Press Room
 

FROM THE OFFICE OF PUBLIC AFFAIRS

January 13, 1999
RR-2893

Issues for the Financial Services Industry in 1999 Remarks by Lawrence H. Summers Property-Casualty Insurers Industry Forum New York, NY

Thank you. I am delighted to meet with this key part of the financial services sector at the beginning of what we hope will be a less tumultuous year in the industry. I would like to reflect first today on the American economic situation. Let me then offer some thoughts on a key policy question under discussion in Washington of particular relevance to your industry: the question of federal involvement in the provision of disaster reinsurance..

I. The American Economy

It has been a difficult few months for the global economy and for the financial services industry in particular. But while important parts of our economy have been hurt by crises overseas and hurricanes at home -- the basic momentum of the recovery has not. In fact, as the President reported last week, last month took us into the longest peacetime expansion on record.

Consider:

  • unemployment is at a 30 year low, and a higher share of Americans are in work than at any time in our history.
  • inflation -- instead of rising -- is tamer than in a generation.
  • real wages are finally making up the ground that had been lost, with the fastest growth in average hourly earnings last year in more than two decades.
  • and the budget deficit is no more. When President Clinton took office the Congressional Budget Office was projecting a federal deficit in 1999 of $404 billion. Today, we expect a surplus of at least $75 billion -- the highest dollar surplus in our history.

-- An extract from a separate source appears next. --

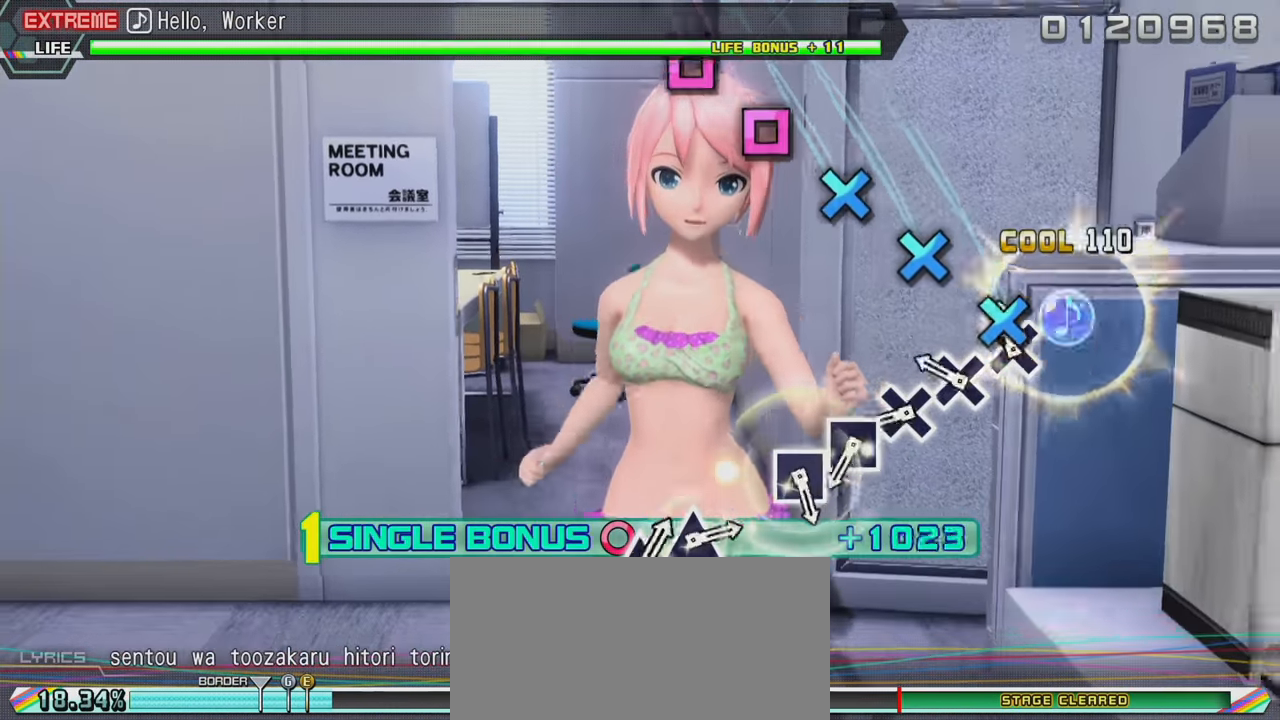
{"buttons": ["CROSS", "L2"], "left_stick": "center", "right_stick": "center", "events": [[17, "CROSS", "down"], [150, "CROSS", "up"], [217, "CROSS", "down"], [333, "CROSS", "up"], [417, "CROSS", "down"]]}
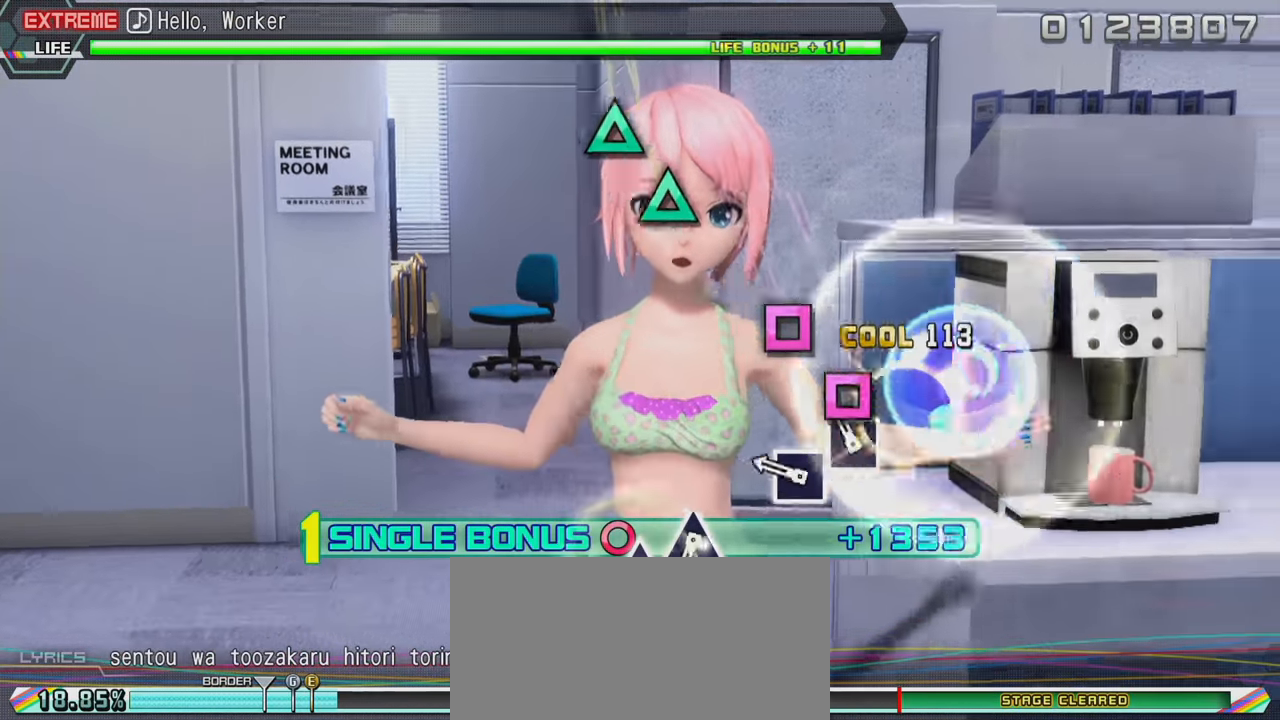
{"buttons": ["L2"], "left_stick": "center", "right_stick": "center", "events": [[17, "CROSS", "up"], [67, "SQUARE", "down"], [167, "SQUARE", "up"], [250, "SQUARE", "down"], [350, "SQUARE", "up"]]}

Why this success? Two reasons stand out.

First, the competitive drive, creativity and flexibility of American companies. It cannot be an accident that communism, planning ministries throughout the developing world and large corporations run by command and control all ran into a brick wall in the same decade and had to be restructured. New technologies in all areas of industry have forced profound changes in the way economic and financial life is organized -- changes for which we are fortunate that our economy is superbly well adapted.

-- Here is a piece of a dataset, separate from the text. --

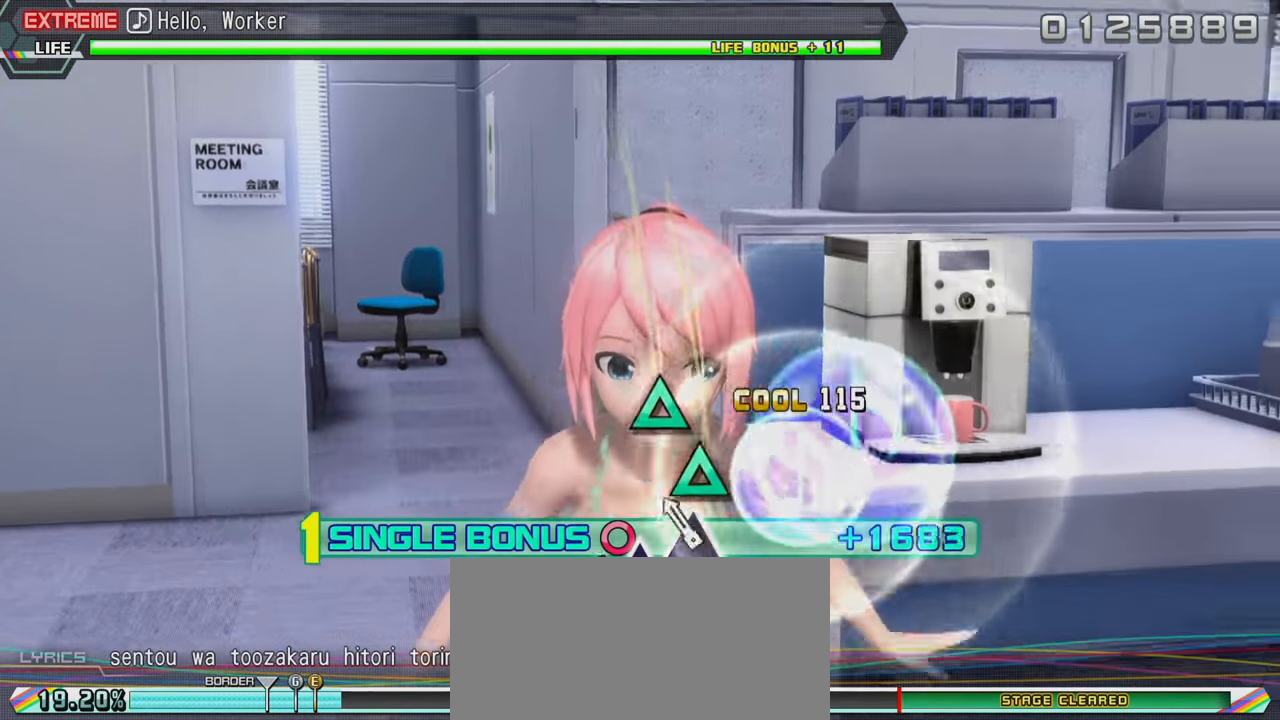
{"buttons": ["TRIANGLE", "L2"], "left_stick": "center", "right_stick": "center", "events": [[83, "TRIANGLE", "down"], [200, "TRIANGLE", "up"], [300, "TRIANGLE", "down"]]}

The twin forces of information technology and modern competitive finance are moving us toward a post-industrial age. And if you think about what this new global economy means -- whether it is AIG in insurance, McDonald's in fast-food, Walmart in retailing, Microsoft in software, Harvard University in education, CNN in television news -- the leading enterprises are American.

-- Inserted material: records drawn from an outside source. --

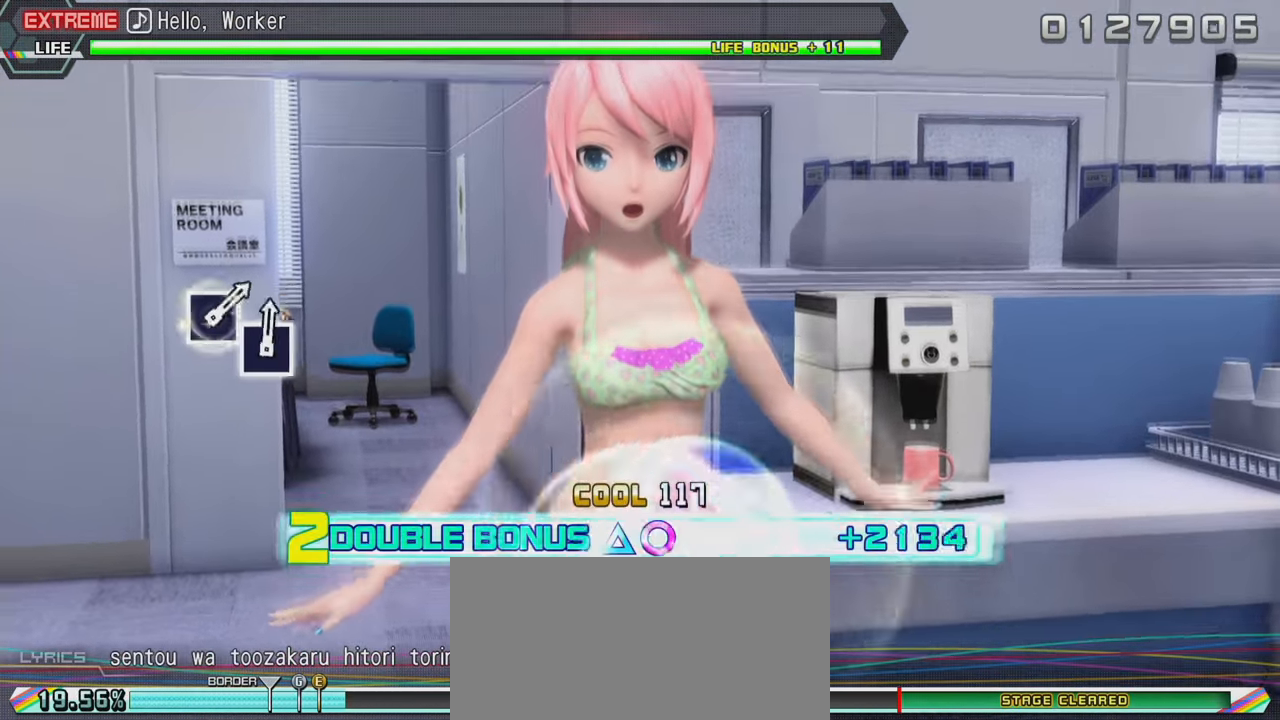
{"buttons": ["TRIANGLE", "L2"], "left_stick": "center", "right_stick": "center", "events": []}
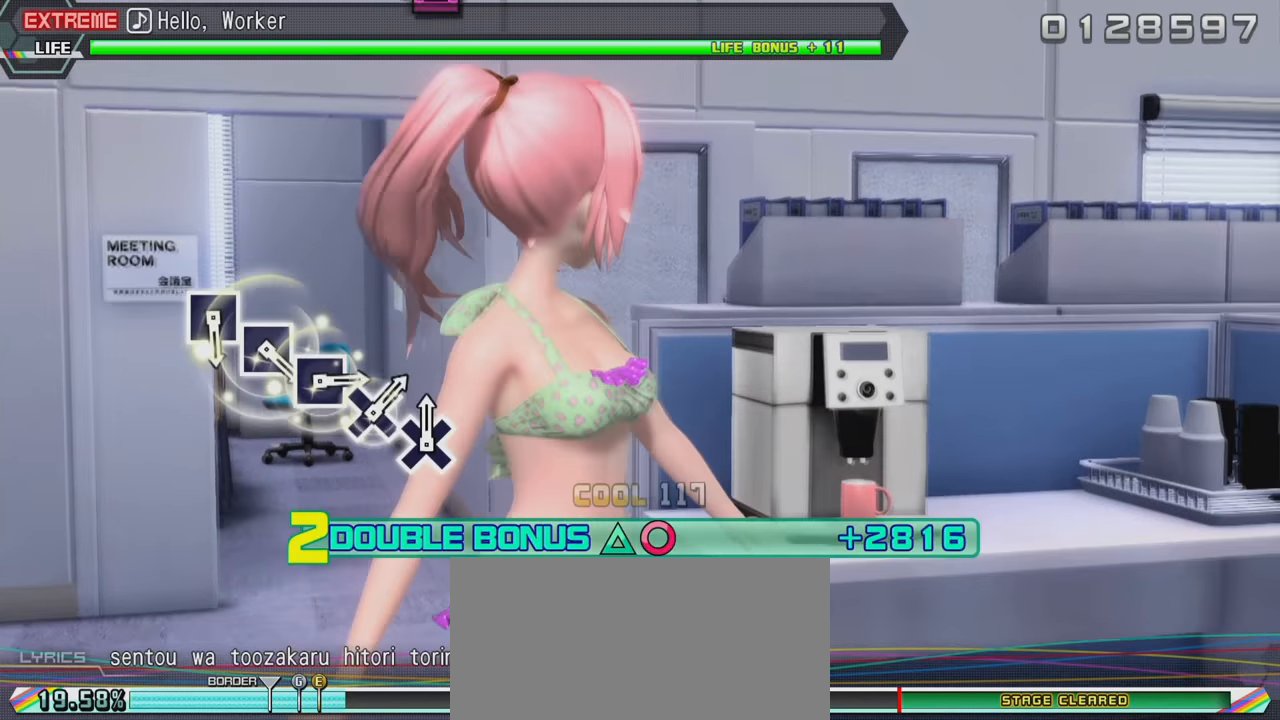
{"buttons": ["R2"], "left_stick": "center", "right_stick": "center", "events": [[167, "R2", "down"], [217, "TRIANGLE", "up"], [383, "L2", "up"]]}
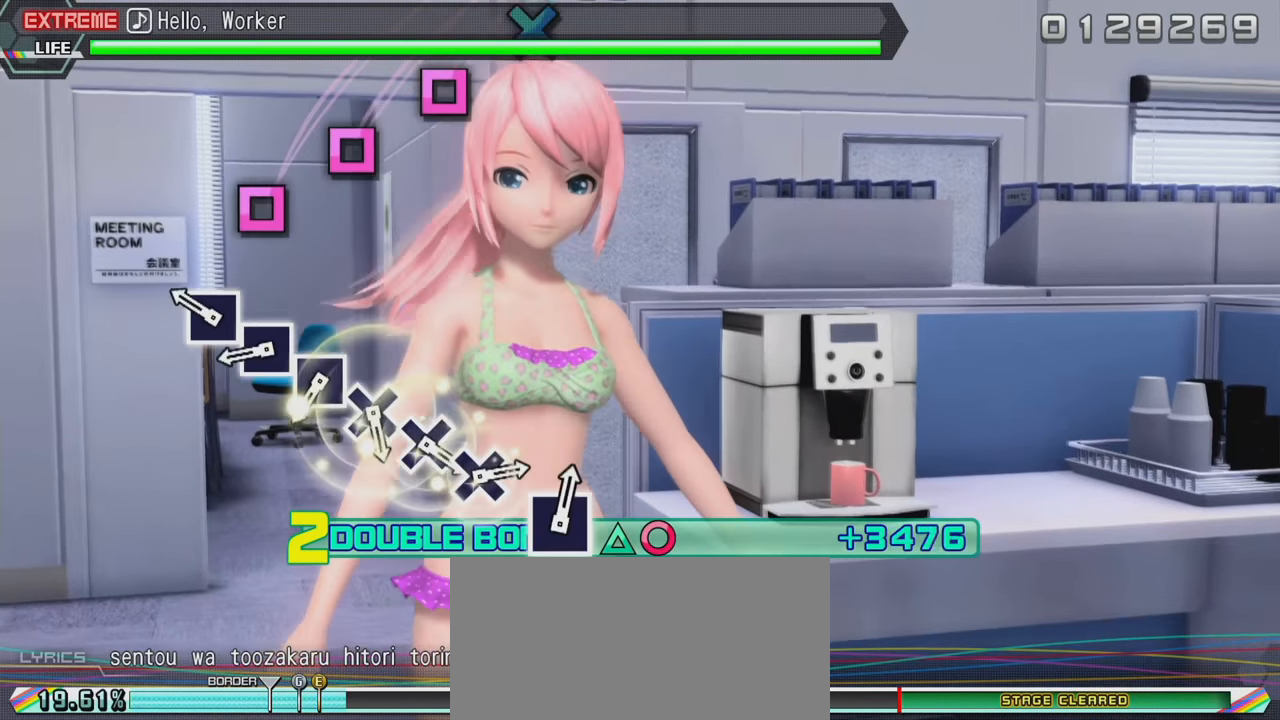
{"buttons": ["R2"], "left_stick": "center", "right_stick": "center", "events": [[200, "SQUARE", "down"], [283, "SQUARE", "up"], [367, "SQUARE", "down"], [483, "SQUARE", "up"]]}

The second major reason was a prudent, pro-growth economic strategy.

First, we have pursued sound macroeconomic policies: policies that recognized that Fed-bashing was a fool's game, it does not change short-term interest rates because the Fed does not respond, but it does increase long-term interest rates because the bond market does. And policies that recognized that the economy had to be freed of the burden of the federal deficit. Thanks to the deficit reductions we have seen in this decade, more than one trillion dollars in capital that would otherwise have been invested in the sterile asset of government paper has instead been invested in America's future: in our productive businesses, in our workers, in our cities and in our homes.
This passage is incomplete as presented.